### Given passage
FreeRTOS+TCP Multi: Issues with multiple endpoints on one interface

Ultimately I’m trying to set up two IP addresses on one interface on the Zynq (Zedboard) so that I can have two TCP servers:
TCP Server 1: 10.100.100.162, Port 5001
TCP Server 2: 10.111.111.163, Port 5001

Issue #1:
Even though TCP Server 1 and TCP Server have different IP addresses,
if I use the same Port number I get an configASSERT when creating the second socket which ends my application.
As a workaround I had to use a different IP port number for the second TCP Server
So I set:
TCP Server 1: 10.100.100.162, Port 5001
TCP Server 2: 10.111.111.163, Port 5002

And then the assert did not trigger.
Although workaround fixes my issue, I wonder why this issue exists.

Issue #2:
I have a Raspberry Pi (aka Rpi_151) connected to the Zynq through an Ethernet Switch.
This Rpi also has a dual IP address (10.100.100.151 and 10.111.111.151).

Observation 2A:
I opened up two terminal windows on Rpi_151.
In one terminal window Rpi_151 pings the Zynq on the 10.100.100.1 network (i.e. ping 10.100.100.162)
On the other terminal Rpi_151 pings the Zynq on the 10.111.111.1 network (i.e. ping 10.111.111.163)

Here’s the weird part: When I ping the 10.111.111.163 in terminal 2, then in terminal 1 window the replies to the 10.100.100.162 are paused or stop. Many packets are reported missing.

If I reverse the order of how I add the endpoints on the Zynq then the reverse is true.
(Pinging 10.100.100.162 stops/ pauses the pings/replies from 10.111.111.163).

Observation 2B:
I decided to get a second Raspberry Pi (Rpi_152) which also has dual IP addresses
(10.100.100.152 and 10.111.111.152).

If I use Rpi_151 to ping Zynq at 10.100.100.162
and use Rpi_152 to ping Zynq at 10.111.111.163,
then the Zynq is able to reply to both ping requests no problem.
It’s only when I’m using only ONE Rpi to ping the Zynq on both IP addresses that it seems like something goes wrong with the Zynq.

It’s like the FreeRTOS+TCP gets confused that my Rpi has two IP addresses.

Issue #3
So in order to test my two TCP servers running on the Zynq I have to use two Rpi’s.
One Rpi communicating on the 10.100.100.1 network
and the other communicating on the 10.111.111.1 network.

That’s the workaround for now at least.

Anyway, I’ll have both TCP Servers running on the Zynq.
The third issue I’m seeing is that one of the TCP servers (sometimes TCP Server 1, sometimes TCP Server 2)
will randomly end the connection if I have both TCP servers running simultaneously.

### Task set
A. List every IP address that the FreeRTOS+TCP forum post assigns to a Raspberry Pi.
B. From the FreeRTOS+TCP forum post, copy the stretch from "Although workaround fixes" through "are reported missing.".

### Recorded information

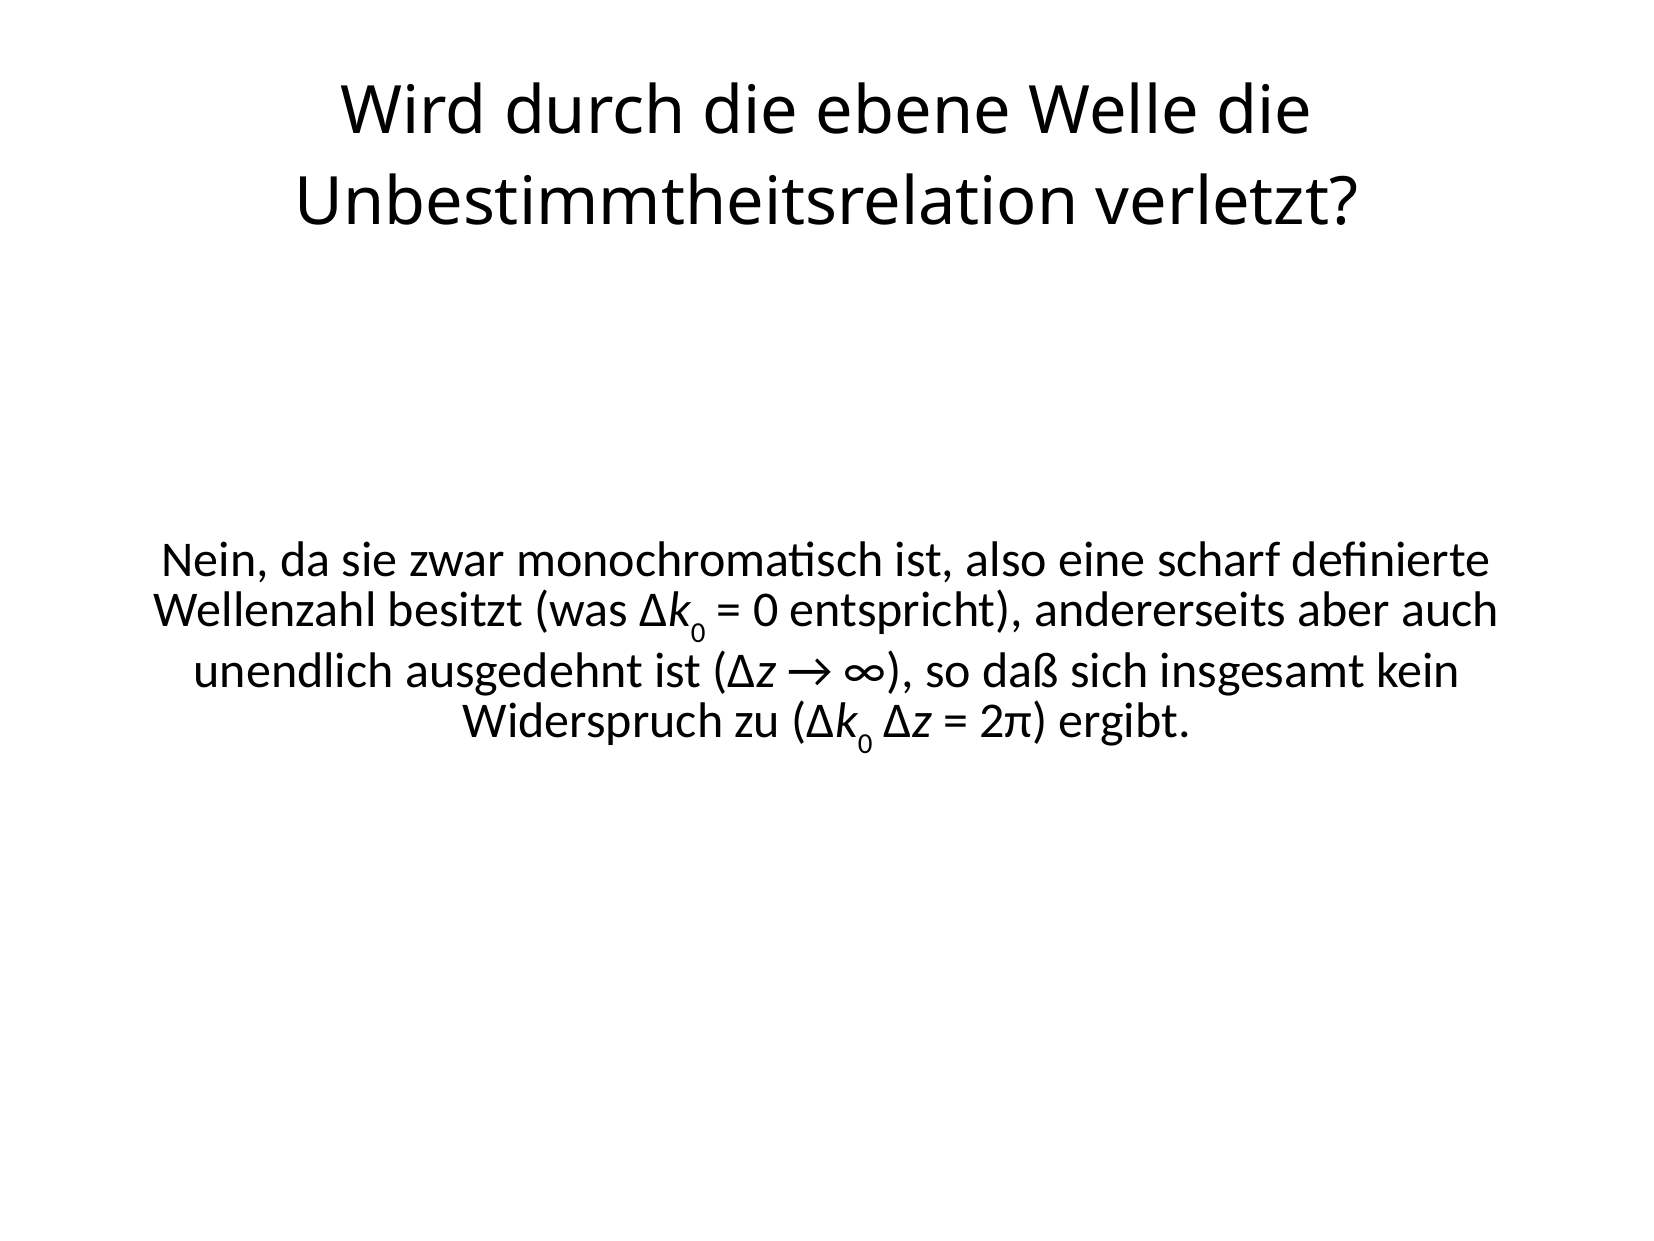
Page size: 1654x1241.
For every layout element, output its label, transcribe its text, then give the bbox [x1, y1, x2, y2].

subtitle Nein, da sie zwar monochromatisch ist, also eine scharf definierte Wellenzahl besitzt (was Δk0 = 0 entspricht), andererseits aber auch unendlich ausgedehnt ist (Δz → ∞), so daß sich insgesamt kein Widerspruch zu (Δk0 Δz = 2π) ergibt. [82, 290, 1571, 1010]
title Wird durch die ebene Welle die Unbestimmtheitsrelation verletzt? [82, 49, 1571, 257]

### Answers to each task
A.
10.100.100.151
10.111.111.151
10.100.100.152
10.111.111.152

B.
Although workaround fixes my issue, I wonder why this issue exists.

Issue #2:
I have a Raspberry Pi (aka Rpi_151) connected to the Zynq through an Ethernet Switch.
This Rpi also has a dual IP address (10.100.100.151 and 10.111.111.151).

Observation 2A:
I opened up two terminal windows on Rpi_151.
In one terminal window Rpi_151 pings the Zynq on the 10.100.100.1 network (i.e. ping 10.100.100.162)
On the other terminal Rpi_151 pings the Zynq on the 10.111.111.1 network (i.e. ping 10.111.111.163)

Here’s the weird part: When I ping the 10.111.111.163 in terminal 2, then in terminal 1 window the replies to the 10.100.100.162 are paused or stop. Many packets are reported missing.